Diário de S. Paulo

01/09/2017 - 20:56

Homem é preso após cometer novo abuso em ônibus

Crime ocorreu em ônibus que trafegava na região da Paulista, novamente

Foto: Reprodução/Polícia Civil

O homem que ejaculou no pescoço de uma passageira dentro de um ônibus na última terça-feira foi preso novamente na manhã deste sábado (3) após fazer mais uma vítima, na altura do número 2500 da Avenida Brigadeiro Luís Antônio, próximo à Avenida Paulista, no centro.

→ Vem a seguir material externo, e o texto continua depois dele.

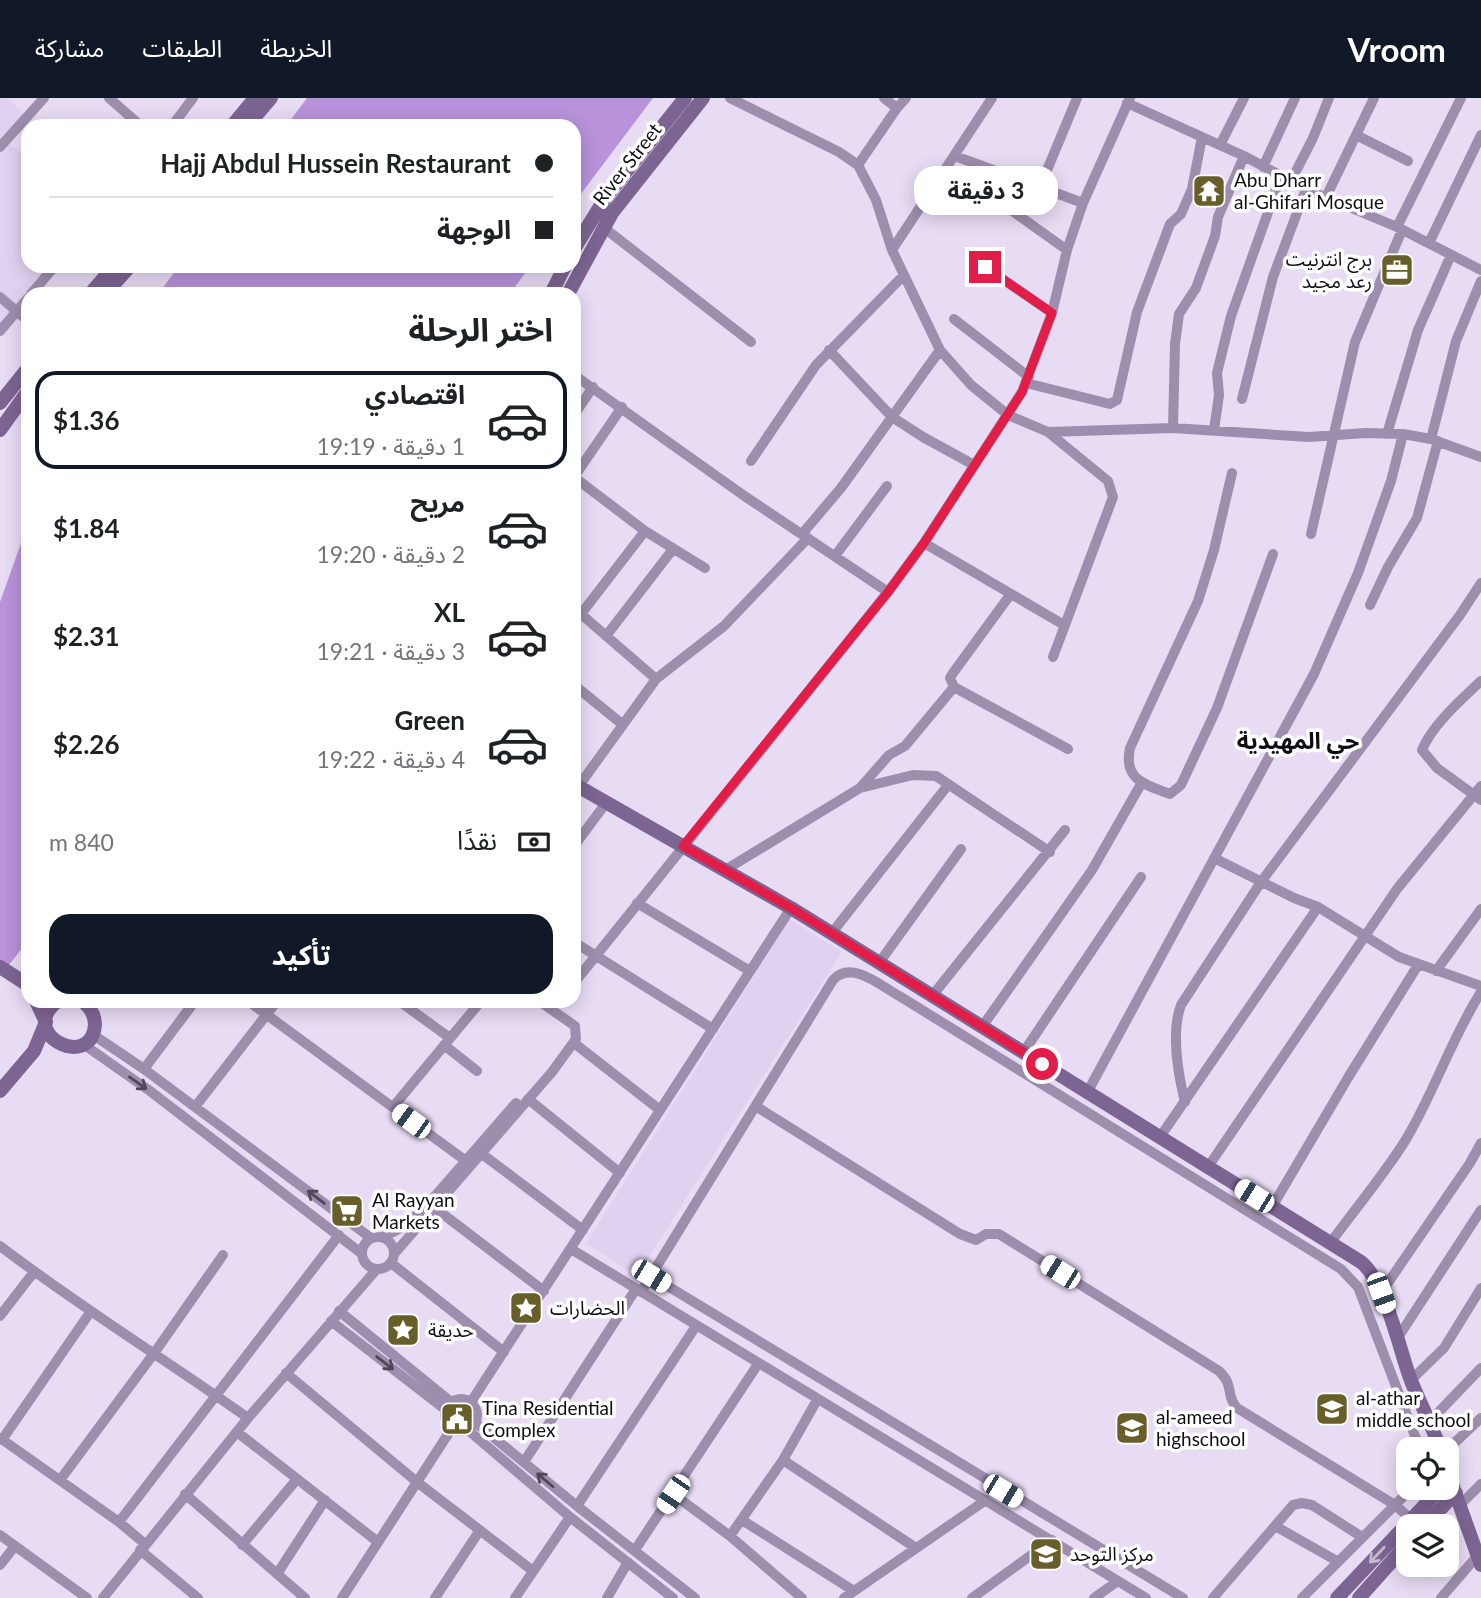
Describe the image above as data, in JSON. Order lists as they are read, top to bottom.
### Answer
{
  "streets": {
    "street": ["River Street"]
  },
  "districts": ["حي المهيدية"],
  "places": {
    "temple": ["Abu Dharr al-Ghifari Mosque"],
    "office": ["برج انترنيت رعد مجيد"],
    "supermarket": ["Al Rayyan Markets"],
    "place": ["الحضارات", "حديقة"],
    "school or university": ["al-athar middle school", "al-ameed highschool", "مركز التوحد"],
    "public building": ["Tina Residential Complex"]
  },
  "page": {
    "header": "Vroom",
    "nav": ["الخريطة", "الطبقات", "مشاركة"],
    "banner": ["Hajj Abdul Hussein Restaurant", "الوجهة"],
    "bubble": "3 دقيقة",
    "heading": "اختر الرحلة",
    "list": [
      {
        "name": "اقتصادي",
        "note": "1 دقيقة · 19:19",
        "value": "$1.36"
      },
      {
        "name": "مريح",
        "note": "2 دقيقة · 19:20",
        "value": "$1.84"
      },
      {
        "name": "XL",
        "note": "3 دقيقة · 19:21",
        "value": "$2.31"
      },
      {
        "name": "Green",
        "note": "4 دقيقة · 19:22",
        "value": "$2.26"
      }
    ],
    "pay": ["نقدًا", "840 m"],
    "buttons": "تأكيد"
  }
}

Segundo a Polícia Militar, Diego Ferreira de Novais, de 27 anos, se aproximou de uma mulher que estava sentada num banco do coletivo e começou a manipular o órgão genital. A vítima, de 35 anos, que estava a caminho do trabalho, tentou se esquivar por duas vezes. Na terceira, ele colocou o pênis para a fora para esfregar nela e ela gritou. A vítima ainda tentou sair de perto, mas Diego segurou sua perna com força.

O motorista travou as portas do ônibus e chamou a polícia. O cobrador e outros dois passageiros imobilizaram o homem até a chegada dos agentes. Uma outra mulher que estava no local presenciou a ação e também foi depor na delegacia.

Diego foi preso e encaminhado ao 78º Distrito Policial (Jardins) onde foi autuado por estupro consumado, por ter segurado a perna da vítima para forçar o ato.

De acordo com o delegado Rogério de Camargo Nader, o indiciado confessou o crime. "Ele disse que tem problemas psiquiátricos e pediu para passar por tratamento", declarou o policial.

Nader fez duas solicitações: a primeira para que Diego passe por exames que comprovem insanidade mental. E "se o juiz não entender que há insanidade, (pedirei) a prisão preventiva por ele apresentar risco à sociedade". O homem permaneceu preso e será encaminhado à audiência de custódia.

O caso foi a segunda ocorrência em menos de uma semana cometida pelo homem e a oitava só na região da Avenida Paulista, todas em transporte público.

Na última terça-feira, Novais foi preso após ejacular no pescoço de uma mulher dentro de um ônibus que trafegava pela respectiva avenida, mas acabou liberado um dia depois em audiência de custódia. Na ocasião, o juiz José Eugenio do Amaral Souza Neto, seguindo pedido de relaxamento da prisão pelo promotor, entendeu que não ter havido "constrangimento tampouco violência" e, por causa disso, decidiu que o crime "se amolda à contravenção, e não estupro".

Em nota, a Secretaria de Segurança Pública diz que esta foi a quarta vez que o indiciado é preso por estupro. Ele já foi detido 13 vezes por ato obsceno e ofensivo ao pudor.